C’est un mélange explosif entre un réalisme sordide et un fantastique angoissant qui va crescendo pendant tout le roman, et où, finalement, la part de fantastique (du point de vue des personnages) et tout ce qui laisse entrevoir une sorte d’engrenage infernal de la fatalité font beaucoup plus pour l’intérêt du livre que la théorie physiologique supposée être derrière.

Je me suis surpris à penser pendant la lecture à ce qu’aurait donné une adaptation du roman par Caro et Jeunet, ou bien une improbable rencontre entre Zola et Roméro ou un réalisateur de films d’horreur de ce genre (et je peux vous assurer que ce n’est pas moi qui exagère, il y a vraiment de quoi faire penser à ça dans le livre…). On ne sait jamais, peut-être qu’un jour quelqu’un aura l’idée de faire une adaptation un peu ambitieuse du roman (à vrai dire ça a sûrement déjà été fait, mais je ne m’y étais pas encore intéressé). L’illustration d’époque, sur l’affiche ci-dessus, donne une idée de l’aspect fantastique de l’intrigue.

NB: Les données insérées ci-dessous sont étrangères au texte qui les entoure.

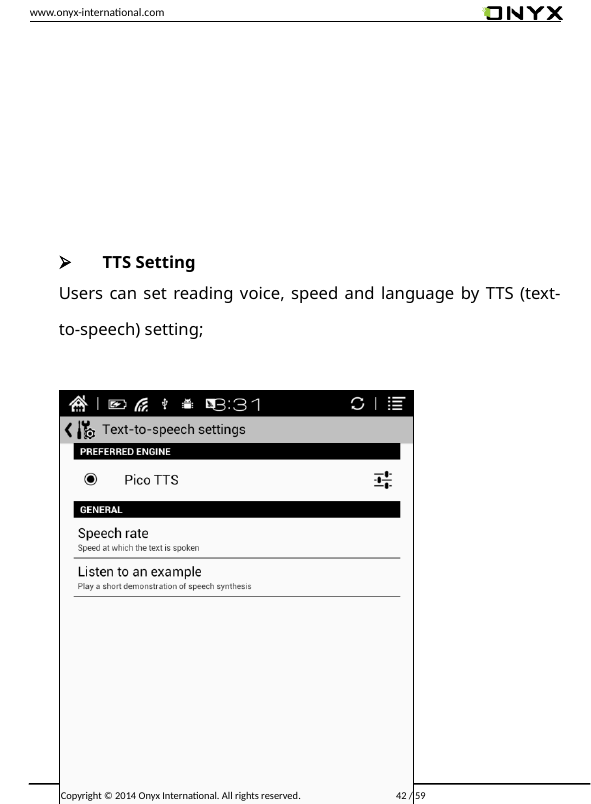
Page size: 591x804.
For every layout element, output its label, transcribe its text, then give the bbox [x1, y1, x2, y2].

text Users can set reading voice, speed and language by TTS (text-to-speech) setting; [58, 277, 561, 344]
picture [482, 6, 563, 20]
picture [60, 391, 413, 804]
list TTS Setting [58, 246, 561, 277]
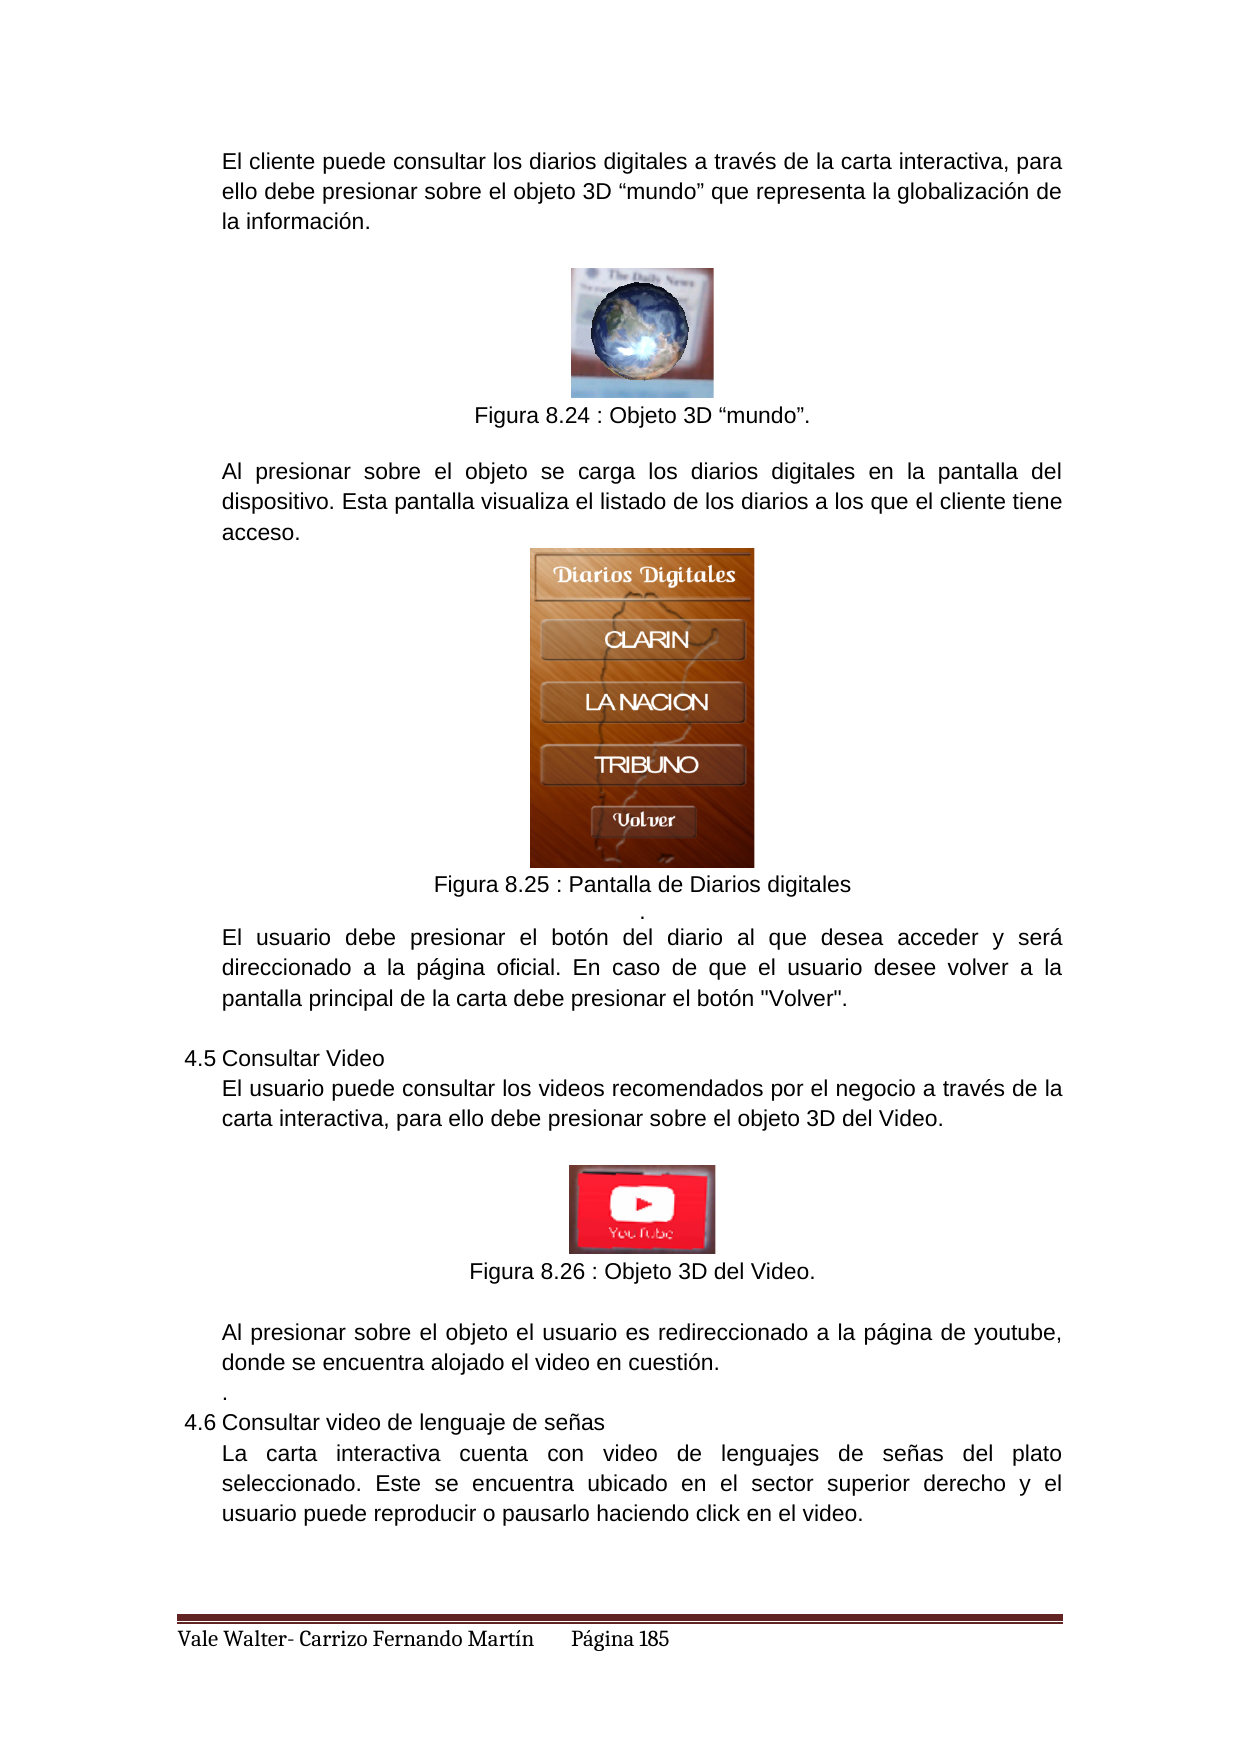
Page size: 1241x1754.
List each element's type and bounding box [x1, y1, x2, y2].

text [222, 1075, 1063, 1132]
picture [530, 548, 755, 868]
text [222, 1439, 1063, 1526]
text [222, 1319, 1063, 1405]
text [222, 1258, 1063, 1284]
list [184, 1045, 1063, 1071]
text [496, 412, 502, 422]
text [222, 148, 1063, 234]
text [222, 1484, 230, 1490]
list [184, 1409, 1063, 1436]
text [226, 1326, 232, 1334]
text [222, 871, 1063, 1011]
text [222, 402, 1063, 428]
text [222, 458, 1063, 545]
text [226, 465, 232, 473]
picture [569, 1165, 716, 1254]
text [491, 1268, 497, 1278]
picture [571, 268, 714, 398]
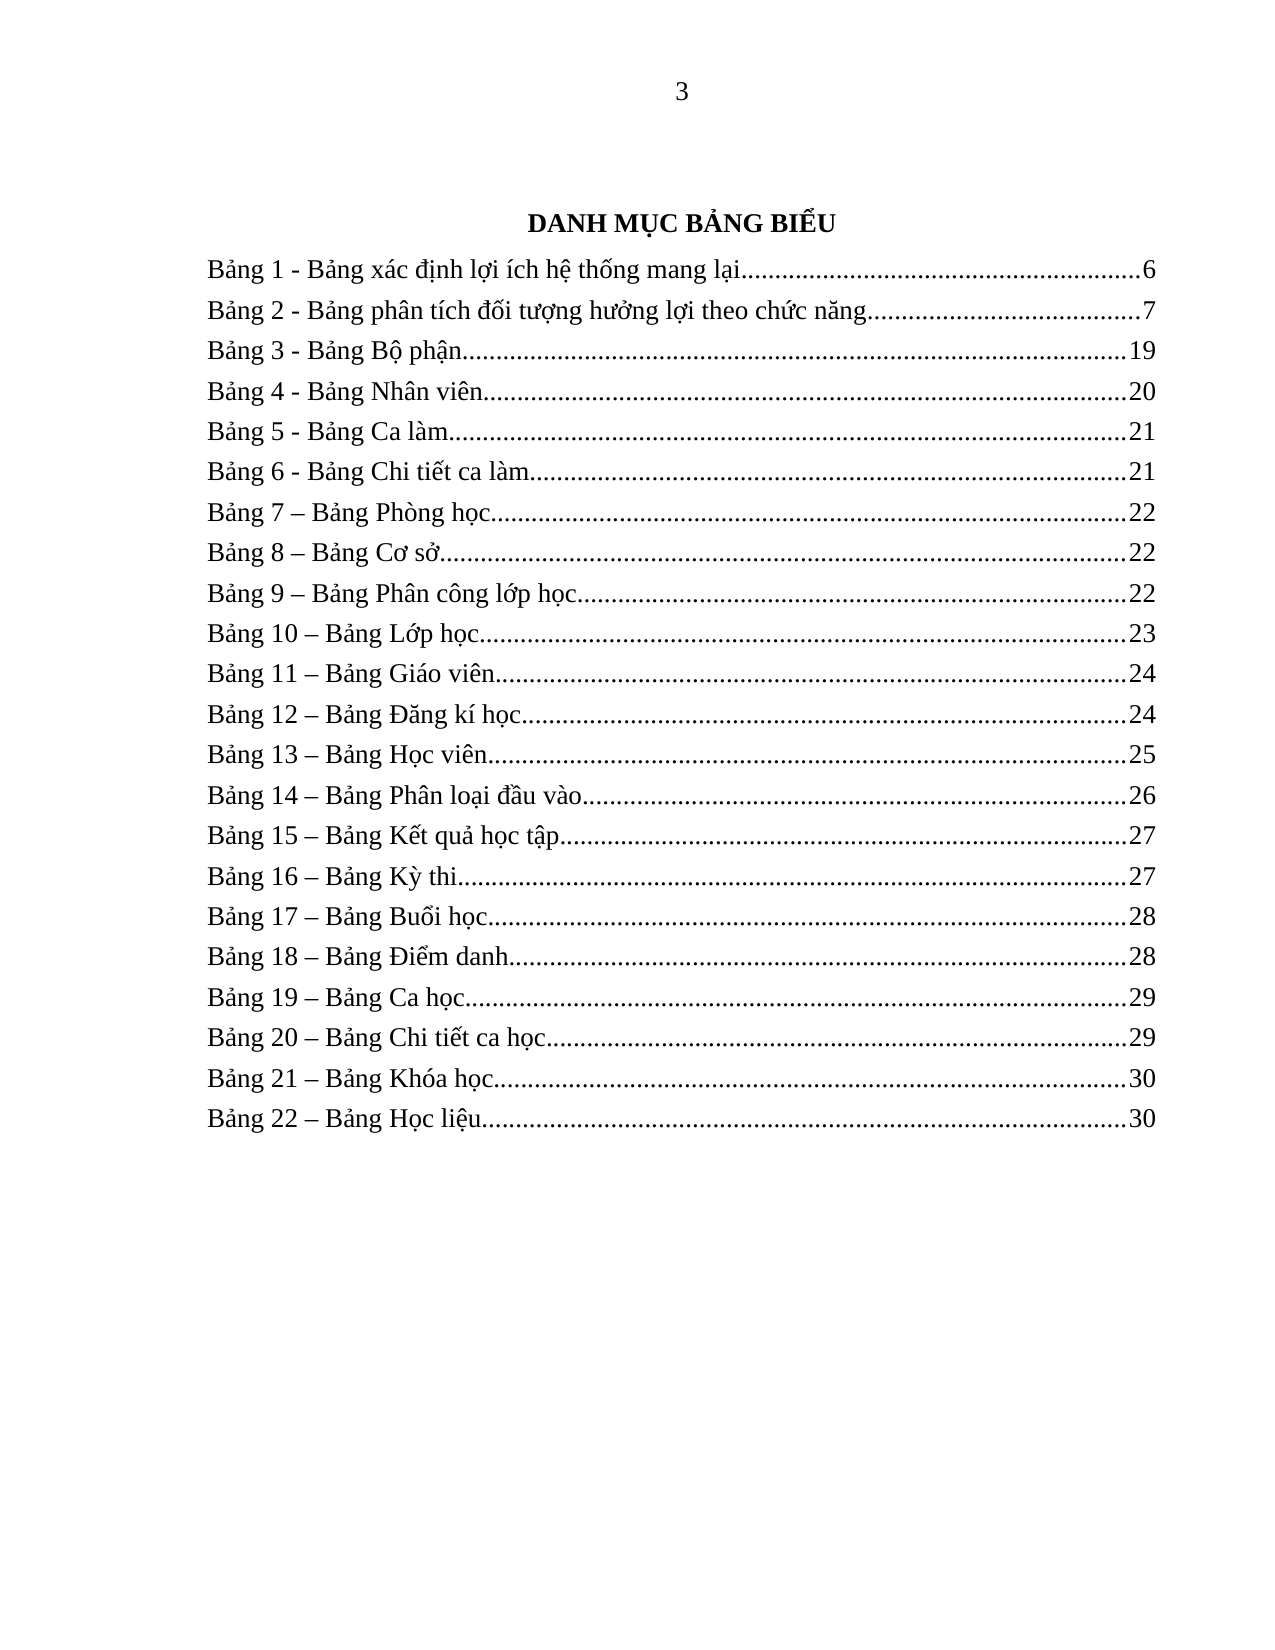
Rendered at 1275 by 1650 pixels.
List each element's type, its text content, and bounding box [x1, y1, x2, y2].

text Bảng 5 - Bảng Ca làm 21 [207, 415, 1157, 446]
text Bảng 20 – Bảng Chi tiết ca học 29 [207, 1021, 1157, 1052]
text Bảng 17 – Bảng Buổi học 28 [207, 900, 1157, 931]
text Bảng 4 - Bảng Nhân viên 20 [207, 375, 1157, 406]
text Bảng 11 – Bảng Giáo viên 24 [207, 658, 1157, 689]
text Bảng 22 – Bảng Học liệu 30 [207, 1102, 1157, 1133]
text Bảng 13 – Bảng Học viên 25 [207, 738, 1157, 769]
subtitle DANH MỤC BẢNG BIỂU [207, 207, 1157, 238]
text Bảng 18 – Bảng Điểm danh 28 [207, 941, 1157, 972]
text Bảng 15 – Bảng Kết quả học tập 27 [207, 819, 1157, 850]
text Bảng 10 – Bảng Lớp học 23 [207, 617, 1157, 648]
text Bảng 6 - Bảng Chi tiết ca làm 21 [207, 456, 1157, 487]
text Bảng 16 – Bảng Kỳ thi 27 [207, 860, 1157, 891]
text Bảng 19 – Bảng Ca học 29 [207, 981, 1157, 1012]
text Bảng 12 – Bảng Đăng kí học 24 [207, 698, 1157, 729]
text Bảng 2 - Bảng phân tích đối tượng hưởng lợi theo chức năng 7 [207, 294, 1157, 325]
text Bảng 9 – Bảng Phân công lớp học 22 [207, 577, 1157, 608]
text Bảng 8 – Bảng Cơ sở 22 [207, 536, 1157, 567]
text Bảng 3 - Bảng Bộ phận 19 [207, 334, 1157, 365]
text Bảng 1 - Bảng xác định lợi ích hệ thống mang lại 6 [207, 253, 1157, 284]
text Bảng 7 – Bảng Phòng học 22 [207, 496, 1157, 527]
text Bảng 14 – Bảng Phân loại đầu vào 26 [207, 779, 1157, 810]
text Bảng 21 – Bảng Khóa học 30 [207, 1062, 1157, 1093]
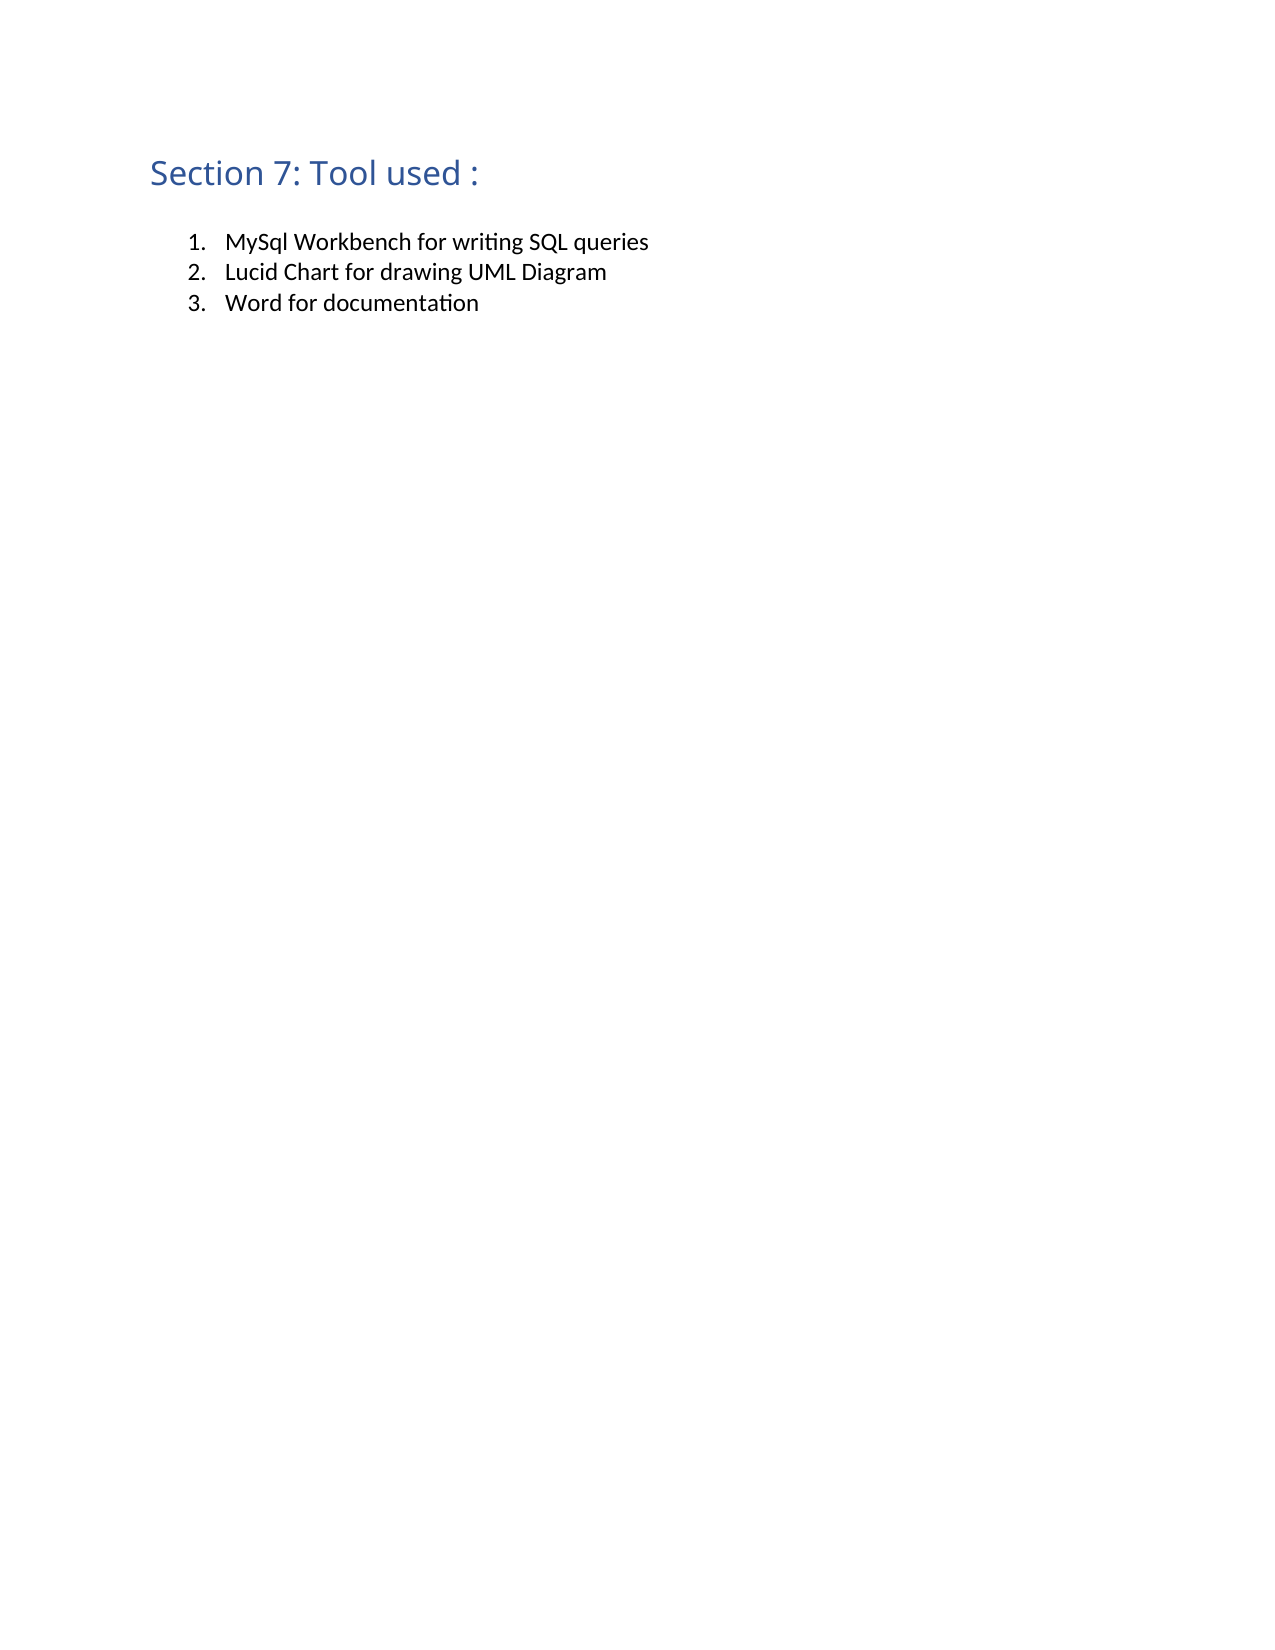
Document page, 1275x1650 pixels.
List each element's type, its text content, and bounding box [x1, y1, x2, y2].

subtitle Section 7: Tool used : [150, 150, 1125, 195]
list MySql Workbench for writing SQL queries [187, 226, 1125, 256]
list Lucid Chart for drawing UML Diagram [187, 256, 1125, 287]
list Word for documentation [187, 287, 1125, 317]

Bref, même si ce roman autonome m’avait paru au départ un cran en dessous des Rougon-Macquart, il gagne en puissance au fur et à mesure et peut constituer une bonne découverte de l’univers de Zola… si on a le cœur bien accroché, parce qu’il me semble que les Rougon-Macquart sont globalement moins atroces (ou alors ma mémoire les édulcore ?).

Pour lire Thérèse Raquin

Le texte du roman, à présent libre de droit, est disponible en ligne, par exemple sur Wikisource. Quitte à acheter une édition papier, choisissez-en une avec une intro, des notes, un dossier, etc. C’est toujours mieux que le texte brut, et cela vous aide beaucoup mieux à comprendre le projet de l’auteur, à resituer le roman dans son temps avec l’accueil de la critique à l’époque (mouvementé), à découvrir les adaptations au cinéma, etc. Pour cette relecture j’ai utilisé une édition avec seulement le texte, et ça manquait un peu de ne rien avoir pour replacer le tout dans son contexte. Cela dit, il y a toujours Wikipédia, mais l’article sur le roman n’est pas encore très étoffé.

Message initialement posté sur le forum Le Coin des lecteurs le 17 juin 2012.